I simply could not get the ldap based login via pam_ldap.so combined with the automatic unlock of my keyring via sys-auth/pambase[gnome-keyring].
It might be worth to write some documentation about this as it should be intersting for other users too.
this is it's something the gnome team would deal with, so we'd need to know what to put in our guide.
but my first guess is that you have something screwed up on your system; this sounds like a bug, as i haven't had any such issues. might want to check the forums.
gnome team: any ideas?
also, unless we're folding it into an existing guide like the Gnome doc, this is is something that would better fit on the gentoo wiki, wiki.gentoo.org, which the gdp does not control. you're free to write something there, if you wish. :)
I had (currently disabled) a ldap based + automatic gnome-keyring unlock setup and it worked perfectly fine. To figure out your problem, you'd have to explain your exact setup + pam files + what password are stored where and which you're using to login.

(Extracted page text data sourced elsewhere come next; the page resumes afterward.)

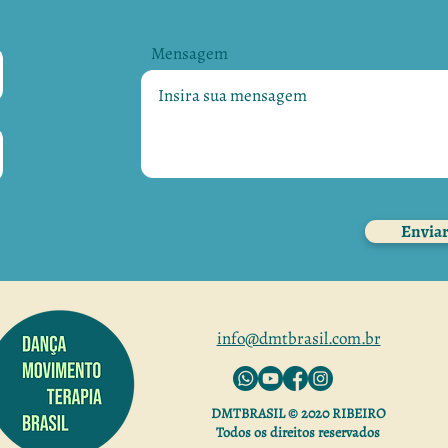
Mensagem
Envia
info@dmtbrasil.com.br
DMTBRASIL © 2020 RIBEIRO
Todos os direitos reservados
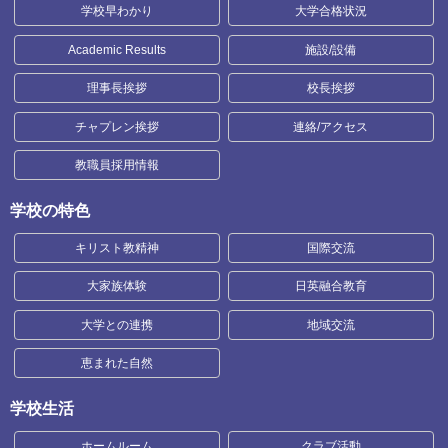
学校早わかり
大学合格状況
Academic Results
施設/設備
理事長挨拶
校長挨拶
チャプレン挨拶
連絡/アクセス
教職員採用情報
学校の特色
キリスト教精神
国際交流
大家族体験
日英融合教育
大学との連携
地域交流
恵まれた自然
学校生活
ホームルーム
クラブ活動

Created attachment 298607 [details]
So this it what I did. Initially the setup was without ldap based authentication and the unlocking went fine. I followed what was written in the ldap guide (http://www.gentoo.org/doc/en/ldap-howto.xml) to add the ldap support. Basic login with a ldap account is fine. But neither for the ldap nor for the local account the keyring unlock works. Please find attached the system-auth.
I am not an pam expert, but could it be that the "sufficient" blocks the "optional" rules?
sys-auth/pambase-20101024-r1[consolekit cracklib gnome-keyring sha512]
sys-libs/pam-1.1.5[berkdb cracklib elibc_glibc nls]
I removed the ldap support and the unlock works again.
What is the status of this with Gnome 3.8 and updated system?
Can't test it anymore, because I needed to drop G3.8 from that machine.
Would be nice to try with 3.8 if possible since the keyring/unlocking stuff changed a lot since 2.32 (looks like finally is working ok on all the machines I maintain ;))
Sadly I don't run gnome on that box anymore, so I cannot test it.